Modeling Social Annotation: A Bayesian Approach Authors: Anon Plangprasopchok, Kristina Lerman
Collaborative tagging systems, such as Delicious, CiteULike, and others, allow users to annotate resources, for example, Web pages or scientific papers, with descriptive labels called tags. The social annotations contributed by thousands of users can potentially be used to infer categorical knowledge, classify documents, or recommend new relevant information. Traditional text inference methods do not make the best use of social annotation, since they do not take into account variations in individual users’ perspectives and vocabulary. In a previous work, we introduced a simple probabilistic model that takes the interests of individual annotators into account in order to find hidden topics of annotated resources. Unfortunately, that approach had one major shortcoming: the number of topics and interests must be specified a priori. To address this drawback, we extend the model to a fully Bayesian framework, which offers a way to automatically estimate these numbers. In particular, the model allows the number of interests and topics to change as suggested by the structure of the data. We evaluate the proposed model in detail on the synthetic and real-world data by comparing its performance to Latent Dirichlet Allocation on the topic extraction task. For the latter evaluation, we apply the model to infer topics of Web resources from social annotations obtained from Delicious in order to discover new resources similar to a specified one. Our empirical results demonstrate that the proposed model is a promising method for exploiting social knowledge contained in user-generated annotations.

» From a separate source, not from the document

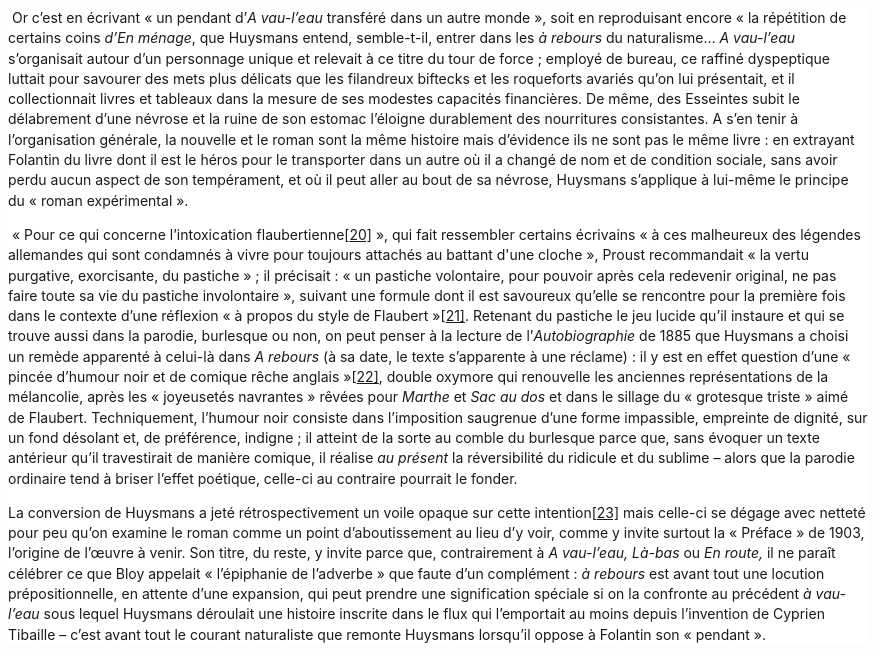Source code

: ​     Or c’est en écrivant « un pendant d’*A vau-l’eau* transféré dans un autre monde », soit en reproduisant encore « la répétition de certains coins *d’En ménage*, que Huysmans entend, semble-t-il, entrer dans les *à rebours* du naturalisme… *A vau-l’eau* s’organisait autour d’un personnage unique et relevait à ce titre du tour de force ; employé de bureau, ce raffiné dyspeptique luttait pour savourer des mets plus délicats que les filandreux biftecks et les roqueforts avariés qu’on lui présentait, et il collectionnait livres et tableaux dans la mesure de ses modestes capacités financières. De même, des Esseintes subit le délabrement d’une névrose et la ruine de son estomac l’éloigne durablement des nourritures consistantes. A s’en tenir à l’organisation générale, la nouvelle et le roman sont la même histoire mais d’évidence ils ne sont pas le même livre : en extrayant Folantin du livre dont il est le héros pour le transporter dans un autre où il a changé de nom et de condition sociale, sans avoir perdu aucun aspect de son tempérament, et où il peut aller au bout de sa névrose, Huysmans s’applique à lui-même le principe du « roman expérimental ». 

​      « Pour ce qui concerne l’intoxication flaubertienne[[20\]](#_ftn20) », qui fait ressembler certains écrivains « à ces malheureux des légendes allemandes qui sont condamnés à vivre pour toujours attachés au battant d'une cloche », Proust recommandait « la vertu purgative, exorcisante, du pastiche » ; il précisait : « un pastiche volontaire, pour pouvoir après cela redevenir original, ne pas faire toute sa vie du pastiche involontaire », suivant une formule dont il est savoureux qu’elle se rencontre pour la première fois dans le contexte d’une réflexion « à propos du style de Flaubert »[[21\]](#_ftn21). Retenant du pastiche le jeu lucide qu’il instaure et qui se trouve aussi dans la parodie, burlesque ou non, on peut penser à la lecture de l’*Autobiographie* de 1885 que Huysmans a choisi un remède apparenté à celui-là dans *A rebours* (à sa date, le texte s’apparente à une réclame) : il y est en effet question d’une « pincée d’humour noir et de comique rêche anglais »[[22\]](#_ftn22), double oxymore qui renouvelle les anciennes représentations de la mélancolie, après les « joyeusetés navrantes » rêvées pour *Marthe* et *Sac au dos* et dans le sillage du « grotesque triste » aimé de Flaubert. Techniquement, l’humour noir consiste dans l’imposition saugrenue d’une forme impassible, empreinte de dignité, sur un fond désolant et, de préférence, indigne ; il atteint de la sorte au comble du burlesque parce que, sans évoquer un texte antérieur qu’il travestirait de manière comique, il réalise *au présent* la réversibilité du ridicule et du sublime – alors que la parodie ordinaire tend à briser l’effet poétique, celle-ci au contraire pourrait le fonder.

La conversion de Huysmans a jeté rétrospectivement un voile opaque sur cette intention[[23\]](#_ftn23) mais celle-ci se dégage avec netteté pour peu qu’on examine le roman comme un point d’aboutissement au lieu d’y voir, comme y invite surtout la « Préface » de 1903, l’origine de l’œuvre à venir. Son titre, du reste, y invite parce que, contrairement à *A vau-l’eau, Là-bas* ou *En route,* il ne paraît célébrer ce que Bloy appelait « l’épiphanie de l’adverbe » que faute d’un complément : *à rebours* est avant tout une locution prépositionnelle, en attente d’une expansion, qui peut prendre une signification spéciale si on la confronte au précédent *à vau-l’eau* sous lequel Huysmans déroulait une histoire inscrite dans le flux qui l’emportait au moins depuis l’invention de Cyprien Tibaille – c’est avant tout le courant naturaliste que remonte Huysmans lorsqu’il oppose à Folantin son « pendant ».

- How does (if it does) a tagging vocabulary different from a regular vocabulary? (3-5 pages, no citations)
- Would this technique be application to tracing vocabulary usage across cited papers? In other words, following an author backwards through materials they cite? (3-5 pages, no citations)
- What other characteristics do you think a paper would have where the usage of a term had shifted to a different meaning? (3-5 pages, no citations)